### PROBLEM DETAILS:
Output the records below verbatim, minus the pictures.

=== GIVEN ENTRIES ===

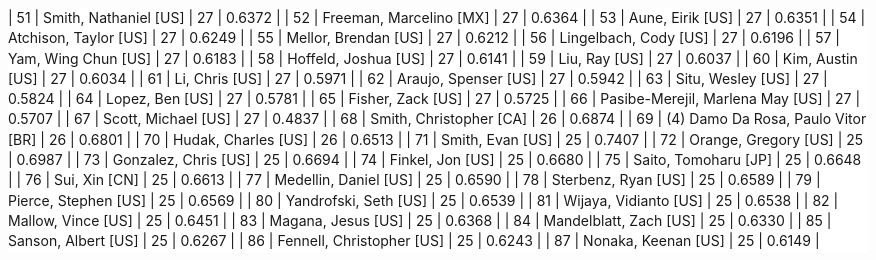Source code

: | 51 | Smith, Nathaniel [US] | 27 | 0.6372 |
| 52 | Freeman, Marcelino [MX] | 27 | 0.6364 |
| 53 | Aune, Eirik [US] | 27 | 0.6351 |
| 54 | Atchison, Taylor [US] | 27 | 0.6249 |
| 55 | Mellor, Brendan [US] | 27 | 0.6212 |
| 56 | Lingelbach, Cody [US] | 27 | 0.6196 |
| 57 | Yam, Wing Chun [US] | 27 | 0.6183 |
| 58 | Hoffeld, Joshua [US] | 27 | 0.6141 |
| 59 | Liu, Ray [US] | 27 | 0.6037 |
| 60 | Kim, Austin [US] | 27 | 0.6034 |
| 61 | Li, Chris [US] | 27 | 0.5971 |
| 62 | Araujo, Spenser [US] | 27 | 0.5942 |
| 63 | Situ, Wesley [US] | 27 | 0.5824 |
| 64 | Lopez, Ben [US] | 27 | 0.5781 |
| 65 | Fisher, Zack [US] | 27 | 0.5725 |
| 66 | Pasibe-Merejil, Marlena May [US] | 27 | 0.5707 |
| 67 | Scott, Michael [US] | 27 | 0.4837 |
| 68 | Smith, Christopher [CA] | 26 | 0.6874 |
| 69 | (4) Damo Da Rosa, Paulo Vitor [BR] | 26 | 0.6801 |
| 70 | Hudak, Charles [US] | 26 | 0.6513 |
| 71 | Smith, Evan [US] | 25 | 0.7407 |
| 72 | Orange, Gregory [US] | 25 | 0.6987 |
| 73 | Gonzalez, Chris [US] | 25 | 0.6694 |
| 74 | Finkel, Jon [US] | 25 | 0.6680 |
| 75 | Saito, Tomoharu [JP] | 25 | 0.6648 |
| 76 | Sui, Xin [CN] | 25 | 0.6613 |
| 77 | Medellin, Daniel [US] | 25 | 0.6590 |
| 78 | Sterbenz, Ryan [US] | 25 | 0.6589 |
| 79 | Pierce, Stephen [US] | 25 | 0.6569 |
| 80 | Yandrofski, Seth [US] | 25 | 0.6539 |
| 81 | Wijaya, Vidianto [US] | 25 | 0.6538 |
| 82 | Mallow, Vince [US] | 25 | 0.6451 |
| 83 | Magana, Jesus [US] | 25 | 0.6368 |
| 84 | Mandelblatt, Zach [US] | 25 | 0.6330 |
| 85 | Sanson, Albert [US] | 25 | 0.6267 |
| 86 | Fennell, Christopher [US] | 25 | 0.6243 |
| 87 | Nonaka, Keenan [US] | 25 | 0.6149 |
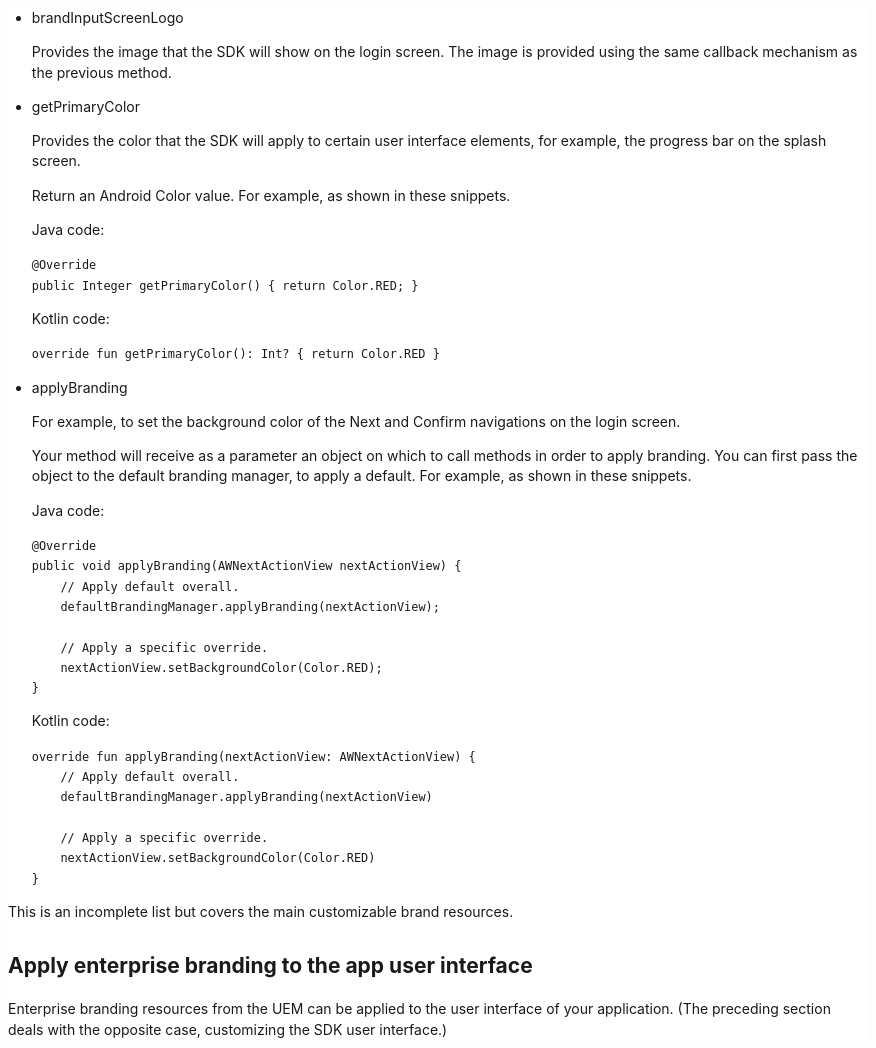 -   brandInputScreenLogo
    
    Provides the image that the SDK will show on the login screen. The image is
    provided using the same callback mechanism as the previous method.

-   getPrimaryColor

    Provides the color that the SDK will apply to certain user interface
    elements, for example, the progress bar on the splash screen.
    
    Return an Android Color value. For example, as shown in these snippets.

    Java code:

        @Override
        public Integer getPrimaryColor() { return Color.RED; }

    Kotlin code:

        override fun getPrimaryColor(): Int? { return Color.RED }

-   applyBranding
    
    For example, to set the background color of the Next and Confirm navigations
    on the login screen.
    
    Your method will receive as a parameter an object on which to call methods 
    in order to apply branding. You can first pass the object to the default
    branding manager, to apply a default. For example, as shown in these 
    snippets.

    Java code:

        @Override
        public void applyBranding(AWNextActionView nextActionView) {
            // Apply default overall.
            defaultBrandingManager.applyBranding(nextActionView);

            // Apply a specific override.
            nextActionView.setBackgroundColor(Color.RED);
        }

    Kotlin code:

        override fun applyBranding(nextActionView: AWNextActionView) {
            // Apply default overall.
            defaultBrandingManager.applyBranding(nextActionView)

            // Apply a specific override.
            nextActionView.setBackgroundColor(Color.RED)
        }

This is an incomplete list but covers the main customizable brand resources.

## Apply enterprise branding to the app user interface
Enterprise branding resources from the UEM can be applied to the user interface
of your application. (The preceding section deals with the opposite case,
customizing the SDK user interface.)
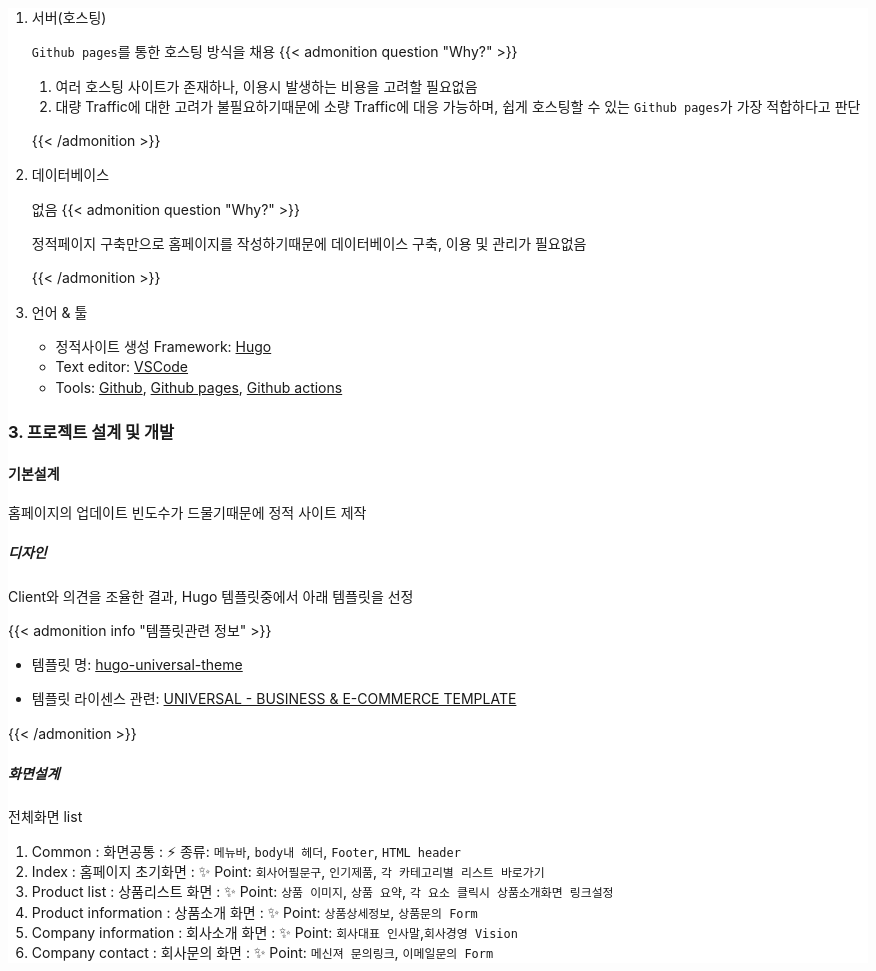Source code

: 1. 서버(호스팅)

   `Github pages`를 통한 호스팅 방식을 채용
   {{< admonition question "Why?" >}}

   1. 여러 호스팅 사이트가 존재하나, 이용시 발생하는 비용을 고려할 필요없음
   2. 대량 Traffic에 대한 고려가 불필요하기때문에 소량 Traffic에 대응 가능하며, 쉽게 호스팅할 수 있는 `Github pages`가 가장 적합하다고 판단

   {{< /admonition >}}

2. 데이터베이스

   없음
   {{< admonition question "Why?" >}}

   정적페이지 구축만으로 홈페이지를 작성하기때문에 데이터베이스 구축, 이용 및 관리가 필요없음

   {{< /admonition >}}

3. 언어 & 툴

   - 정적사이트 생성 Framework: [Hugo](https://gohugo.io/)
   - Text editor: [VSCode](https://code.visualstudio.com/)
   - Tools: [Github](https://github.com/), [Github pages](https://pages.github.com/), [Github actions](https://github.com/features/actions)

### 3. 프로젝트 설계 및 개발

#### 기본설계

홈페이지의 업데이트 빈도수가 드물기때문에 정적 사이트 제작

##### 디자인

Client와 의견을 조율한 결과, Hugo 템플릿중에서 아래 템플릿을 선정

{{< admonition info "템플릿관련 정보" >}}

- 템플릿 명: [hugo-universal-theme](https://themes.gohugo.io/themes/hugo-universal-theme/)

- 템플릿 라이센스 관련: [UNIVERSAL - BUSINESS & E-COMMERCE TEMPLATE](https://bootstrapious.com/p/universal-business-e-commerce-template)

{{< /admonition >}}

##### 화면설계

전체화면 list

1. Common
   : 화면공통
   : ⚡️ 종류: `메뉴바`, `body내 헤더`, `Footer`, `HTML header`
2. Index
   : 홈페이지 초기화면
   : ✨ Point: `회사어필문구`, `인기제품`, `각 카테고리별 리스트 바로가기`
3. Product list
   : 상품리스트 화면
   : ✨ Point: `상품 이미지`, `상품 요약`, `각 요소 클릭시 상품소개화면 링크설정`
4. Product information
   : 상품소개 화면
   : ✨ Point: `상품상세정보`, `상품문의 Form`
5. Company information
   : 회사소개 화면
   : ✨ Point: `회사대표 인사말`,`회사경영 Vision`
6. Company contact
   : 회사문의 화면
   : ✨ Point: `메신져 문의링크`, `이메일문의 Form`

===

### EXERCISE OUTPUT:
Source code

: | 51 | Smith, Nathaniel [US] | 27 | 0.6372 |
| 52 | Freeman, Marcelino [MX] | 27 | 0.6364 |
| 53 | Aune, Eirik [US] | 27 | 0.6351 |
| 54 | Atchison, Taylor [US] | 27 | 0.6249 |
| 55 | Mellor, Brendan [US] | 27 | 0.6212 |
| 56 | Lingelbach, Cody [US] | 27 | 0.6196 |
| 57 | Yam, Wing Chun [US] | 27 | 0.6183 |
| 58 | Hoffeld, Joshua [US] | 27 | 0.6141 |
| 59 | Liu, Ray [US] | 27 | 0.6037 |
| 60 | Kim, Austin [US] | 27 | 0.6034 |
| 61 | Li, Chris [US] | 27 | 0.5971 |
| 62 | Araujo, Spenser [US] | 27 | 0.5942 |
| 63 | Situ, Wesley [US] | 27 | 0.5824 |
| 64 | Lopez, Ben [US] | 27 | 0.5781 |
| 65 | Fisher, Zack [US] | 27 | 0.5725 |
| 66 | Pasibe-Merejil, Marlena May [US] | 27 | 0.5707 |
| 67 | Scott, Michael [US] | 27 | 0.4837 |
| 68 | Smith, Christopher [CA] | 26 | 0.6874 |
| 69 | (4) Damo Da Rosa, Paulo Vitor [BR] | 26 | 0.6801 |
| 70 | Hudak, Charles [US] | 26 | 0.6513 |
| 71 | Smith, Evan [US] | 25 | 0.7407 |
| 72 | Orange, Gregory [US] | 25 | 0.6987 |
| 73 | Gonzalez, Chris [US] | 25 | 0.6694 |
| 74 | Finkel, Jon [US] | 25 | 0.6680 |
| 75 | Saito, Tomoharu [JP] | 25 | 0.6648 |
| 76 | Sui, Xin [CN] | 25 | 0.6613 |
| 77 | Medellin, Daniel [US] | 25 | 0.6590 |
| 78 | Sterbenz, Ryan [US] | 25 | 0.6589 |
| 79 | Pierce, Stephen [US] | 25 | 0.6569 |
| 80 | Yandrofski, Seth [US] | 25 | 0.6539 |
| 81 | Wijaya, Vidianto [US] | 25 | 0.6538 |
| 82 | Mallow, Vince [US] | 25 | 0.6451 |
| 83 | Magana, Jesus [US] | 25 | 0.6368 |
| 84 | Mandelblatt, Zach [US] | 25 | 0.6330 |
| 85 | Sanson, Albert [US] | 25 | 0.6267 |
| 86 | Fennell, Christopher [US] | 25 | 0.6243 |
| 87 | Nonaka, Keenan [US] | 25 | 0.6149 |
 -   brandInputScreenLogo
    
    Provides the image that the SDK will show on the login screen. The image is
    provided using the same callback mechanism as the previous method.

-   getPrimaryColor

    Provides the color that the SDK will apply to certain user interface
    elements, for example, the progress bar on the splash screen.
    
    Return an Android Color value. For example, as shown in these snippets.

    Java code:

        @Override
        public Integer getPrimaryColor() { return Color.RED; }

    Kotlin code:

        override fun getPrimaryColor(): Int? { return Color.RED }

-   applyBranding
    
    For example, to set the background color of the Next and Confirm navigations
    on the login screen.
    
    Your method will receive as a parameter an object on which to call methods 
    in order to apply branding. You can first pass the object to the default
    branding manager, to apply a default. For example, as shown in these 
    snippets.

    Java code:

        @Override
        public void applyBranding(AWNextActionView nextActionView) {
            // Apply default overall.
            defaultBrandingManager.applyBranding(nextActionView);

            // Apply a specific override.
            nextActionView.setBackgroundColor(Color.RED);
        }

    Kotlin code:

        override fun applyBranding(nextActionView: AWNextActionView) {
            // Apply default overall.
            defaultBrandingManager.applyBranding(nextActionView)

            // Apply a specific override.
            nextActionView.setBackgroundColor(Color.RED)
        }

This is an incomplete list but covers the main customizable brand resources.

## Apply enterprise branding to the app user interface
Enterprise branding resources from the UEM can be applied to the user interface
of your application. (The preceding section deals with the opposite case,
customizing the SDK user interface.)
Source code

: 1. 서버(호스팅)

   `Github pages`를 통한 호스팅 방식을 채용
   {{< admonition question "Why?" >}}

   1. 여러 호스팅 사이트가 존재하나, 이용시 발생하는 비용을 고려할 필요없음
   2. 대량 Traffic에 대한 고려가 불필요하기때문에 소량 Traffic에 대응 가능하며, 쉽게 호스팅할 수 있는 `Github pages`가 가장 적합하다고 판단

   {{< /admonition >}}

2. 데이터베이스

   없음
   {{< admonition question "Why?" >}}

   정적페이지 구축만으로 홈페이지를 작성하기때문에 데이터베이스 구축, 이용 및 관리가 필요없음

   {{< /admonition >}}

3. 언어 & 툴

   - 정적사이트 생성 Framework: [Hugo](https://gohugo.io/)
   - Text editor: [VSCode](https://code.visualstudio.com/)
   - Tools: [Github](https://github.com/), [Github pages](https://pages.github.com/), [Github actions](https://github.com/features/actions)

### 3. 프로젝트 설계 및 개발

#### 기본설계

홈페이지의 업데이트 빈도수가 드물기때문에 정적 사이트 제작

##### 디자인

Client와 의견을 조율한 결과, Hugo 템플릿중에서 아래 템플릿을 선정

{{< admonition info "템플릿관련 정보" >}}

- 템플릿 명: [hugo-universal-theme](https://themes.gohugo.io/themes/hugo-universal-theme/)

- 템플릿 라이센스 관련: [UNIVERSAL - BUSINESS & E-COMMERCE TEMPLATE](https://bootstrapious.com/p/universal-business-e-commerce-template)

{{< /admonition >}}

##### 화면설계

전체화면 list

1. Common
   : 화면공통
   : ⚡️ 종류: `메뉴바`, `body내 헤더`, `Footer`, `HTML header`
2. Index
   : 홈페이지 초기화면
   : ✨ Point: `회사어필문구`, `인기제품`, `각 카테고리별 리스트 바로가기`
3. Product list
   : 상품리스트 화면
   : ✨ Point: `상품 이미지`, `상품 요약`, `각 요소 클릭시 상품소개화면 링크설정`
4. Product information
   : 상품소개 화면
   : ✨ Point: `상품상세정보`, `상품문의 Form`
5. Company information
   : 회사소개 화면
   : ✨ Point: `회사대표 인사말`,`회사경영 Vision`
6. Company contact
   : 회사문의 화면
   : ✨ Point: `메신져 문의링크`, `이메일문의 Form`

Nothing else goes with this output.